The Influencer is somewhere in-between. He is not the original Producer, nor is he a passive Consumer. He feels that a sufficient percentage of his network would benefit from the gyan that he just got by reading a blog post or a news article. Re-tweeting, is his favorite feature. But in-spite of having a feature that he can connect to immediately, Twitter does not win here. The reason is that Twitter, as we discussed above, is a Producers’ market. It is designed for attracting passive consumers eagerly looking for few and far between Producers. If you don’t believe me, just take a look at the list of people you are following on Twitter and see how many of them are in your network. Put in another way, there are very few people in your first circle, who can make it to the list of people you want to follow. So, their (re)tweets never reach you. Similarly, your (re)tweets wont reach them. This means, there is little or no point in re-tweeting on Twitter unless you have a strong klout. Besides, the Twitter platform is not well suited for having a conversation. This is a very important feature, especially when there is no single authority on the topic being discussed. Enter Facebook. By making every connection go through a two way hand-shake, the Facebook platform has created a setup where everyone would be atleast in the 2nd circle of everyone else in their network (friend’s list). Also, by relegating experts to fan pages, it has made most conversations 3rd party-ish and casual in nature. Add to it a world class discussion feature and you have a winner! So the influencers (aka re-tweeters), are going to be attracted most to the Facebook platform.
The Google Plus Paradox
You could argue that an amalgamation of all three would not look very different from today’s Google Plus. But such a network would have the “chicken-and-egg” problem to overcome. Being attractive to the Producers is good, but then who would they preach to, if there are not enough Consumers and Influencers? However, Google Plus, in particular, did not have this problem. With Google already being as big as it was, you would have expected that they would take the cake and eat it too. But here is the problem: having a follow model (rather than the 2-way handshake) for building connections also means that discussions are a low priority. However, that is not the case with Google Plus. In fact, just because anybody can follow you, it also means that anybody can comment on your tweets (or posts). And therein lies the problem. Sure there are setting to disallow people from commenting, but then that is not the natural thing to do. Also, thinking about restrictions makes it look more like the comments section on a blog, rather than a discussion. So most comments are spam or go un-answered by the Producer. So, in a sense, by trying to be all-in-one, Google Plus runs the risk of being neither-here-nor-there!

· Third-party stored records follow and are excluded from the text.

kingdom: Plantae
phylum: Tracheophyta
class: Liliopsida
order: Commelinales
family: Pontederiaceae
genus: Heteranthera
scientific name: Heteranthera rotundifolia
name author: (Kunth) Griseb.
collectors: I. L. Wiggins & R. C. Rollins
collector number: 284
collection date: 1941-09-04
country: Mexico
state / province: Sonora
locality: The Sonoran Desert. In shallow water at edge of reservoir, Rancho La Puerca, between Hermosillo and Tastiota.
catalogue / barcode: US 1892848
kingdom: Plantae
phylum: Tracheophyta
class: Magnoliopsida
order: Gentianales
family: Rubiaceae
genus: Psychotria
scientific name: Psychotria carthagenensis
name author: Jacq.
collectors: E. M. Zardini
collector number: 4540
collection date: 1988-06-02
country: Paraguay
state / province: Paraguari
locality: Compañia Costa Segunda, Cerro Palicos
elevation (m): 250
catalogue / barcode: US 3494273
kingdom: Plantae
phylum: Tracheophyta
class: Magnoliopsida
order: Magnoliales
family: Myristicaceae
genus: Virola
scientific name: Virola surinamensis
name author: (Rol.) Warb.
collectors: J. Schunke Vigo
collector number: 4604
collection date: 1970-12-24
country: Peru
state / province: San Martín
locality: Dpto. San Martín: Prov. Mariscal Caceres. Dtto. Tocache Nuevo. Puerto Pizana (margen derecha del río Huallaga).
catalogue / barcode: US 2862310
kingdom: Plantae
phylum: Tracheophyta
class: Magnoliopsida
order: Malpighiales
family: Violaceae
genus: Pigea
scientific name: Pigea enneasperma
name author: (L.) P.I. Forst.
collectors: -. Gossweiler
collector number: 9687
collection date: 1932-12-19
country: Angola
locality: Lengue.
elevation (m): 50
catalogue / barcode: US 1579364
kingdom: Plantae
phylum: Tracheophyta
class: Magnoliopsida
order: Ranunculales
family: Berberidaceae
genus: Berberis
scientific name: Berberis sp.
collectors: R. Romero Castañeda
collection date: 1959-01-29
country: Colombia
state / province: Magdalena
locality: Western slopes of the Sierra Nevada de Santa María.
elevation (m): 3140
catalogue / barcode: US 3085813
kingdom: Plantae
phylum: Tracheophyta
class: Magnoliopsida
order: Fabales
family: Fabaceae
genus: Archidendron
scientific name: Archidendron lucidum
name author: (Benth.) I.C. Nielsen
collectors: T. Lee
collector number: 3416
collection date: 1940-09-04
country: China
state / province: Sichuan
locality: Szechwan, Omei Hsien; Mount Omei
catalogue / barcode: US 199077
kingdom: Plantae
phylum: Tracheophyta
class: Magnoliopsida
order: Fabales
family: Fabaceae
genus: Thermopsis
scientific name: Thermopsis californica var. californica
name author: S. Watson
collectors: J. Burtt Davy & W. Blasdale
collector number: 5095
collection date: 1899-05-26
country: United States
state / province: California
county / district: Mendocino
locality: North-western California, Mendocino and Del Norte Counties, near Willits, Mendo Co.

So, there you have it, different platforms for different people. The good or the bad part (depending on the way you look at it) is that no platform can cater to all kinds of people at the same time. Atleast I don’t think so. Invariably, there are features that cater to one kind of people and are not conducive to the other two. So, every social network of the future, will have to make a choice of who they want to cater to most, bet big on them and hope the other two categories will follow. And since many of us wear different hats at different times, we benefit most by being on all three platforms.